As I read Jadaliyya’s introduction to reportage about the “Teaching the Middle East” conference held at George Mason University this May, I was particularly interested in the idea of shifting pedagogic and scholarly modes from “defensive” to “non-defensive.”
This resonated even more strongly as I read Laila Hourani’s introduction to the excellent 2010 collection Plays from the Arab World. At moments in her introduction, Hourani seemed to be shadow-boxing with an imaginary reader who found Arabs to be un-artistic, un-creative, violent, and boorish.
Hourani also touches briefly on the history of Arab theater, and has an insightful comment at the end about the plays’ obsession with “waiting.” But in and among these lines of thought, and while discussing the many artistic and technical merits of the plays (I dare you not to enjoy Laila Soliman’s “Egyptian Products”), Hourani attempts to convince us that Arab men aren’t violent beasts.

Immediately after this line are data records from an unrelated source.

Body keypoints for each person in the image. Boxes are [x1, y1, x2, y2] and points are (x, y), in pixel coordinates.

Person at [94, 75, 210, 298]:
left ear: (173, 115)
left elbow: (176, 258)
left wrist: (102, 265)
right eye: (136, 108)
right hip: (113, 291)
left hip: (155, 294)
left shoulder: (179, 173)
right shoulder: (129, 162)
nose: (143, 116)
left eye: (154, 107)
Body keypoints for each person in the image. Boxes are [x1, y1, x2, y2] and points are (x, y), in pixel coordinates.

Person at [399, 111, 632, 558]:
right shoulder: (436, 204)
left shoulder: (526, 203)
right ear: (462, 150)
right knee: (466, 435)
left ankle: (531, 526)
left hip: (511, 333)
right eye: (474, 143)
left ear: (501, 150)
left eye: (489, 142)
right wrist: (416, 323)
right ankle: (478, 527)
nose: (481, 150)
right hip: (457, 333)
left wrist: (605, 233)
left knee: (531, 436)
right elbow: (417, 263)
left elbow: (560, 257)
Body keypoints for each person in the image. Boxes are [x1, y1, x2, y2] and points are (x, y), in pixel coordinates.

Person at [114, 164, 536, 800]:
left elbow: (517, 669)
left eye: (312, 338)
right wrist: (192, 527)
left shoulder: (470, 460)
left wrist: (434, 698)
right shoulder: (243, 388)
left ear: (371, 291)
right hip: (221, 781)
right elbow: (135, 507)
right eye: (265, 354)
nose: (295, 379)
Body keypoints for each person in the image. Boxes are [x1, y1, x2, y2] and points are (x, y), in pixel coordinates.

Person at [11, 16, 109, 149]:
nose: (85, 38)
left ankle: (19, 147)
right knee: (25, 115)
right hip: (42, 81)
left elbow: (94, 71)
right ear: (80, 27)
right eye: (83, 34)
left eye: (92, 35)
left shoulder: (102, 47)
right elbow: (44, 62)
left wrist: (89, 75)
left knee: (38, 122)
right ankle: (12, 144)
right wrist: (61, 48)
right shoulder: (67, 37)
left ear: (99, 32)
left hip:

And, in trying to refute the absurd “violent beast” stereotype, I’m afraid that she may be implanting it more deeply.
Yes, we writers should smack down egregious stupidities when we see them. But taking a “non-defensive” posture when writing about Arabic literature would free us up to create stronger and more interesting lines of thought. And yes, it’s important that even we non-academic commoners not get trapped in arguments with imaginary men and women from Ignorancetown, U.S.A.
I believe I gleaned from American essayist and activist Jonathan Kozol that when we write, we create our audience. So, instead of shadow-boxing with the ignorant, we create smarter and more receptive readers by beginning from a non-defensive posture.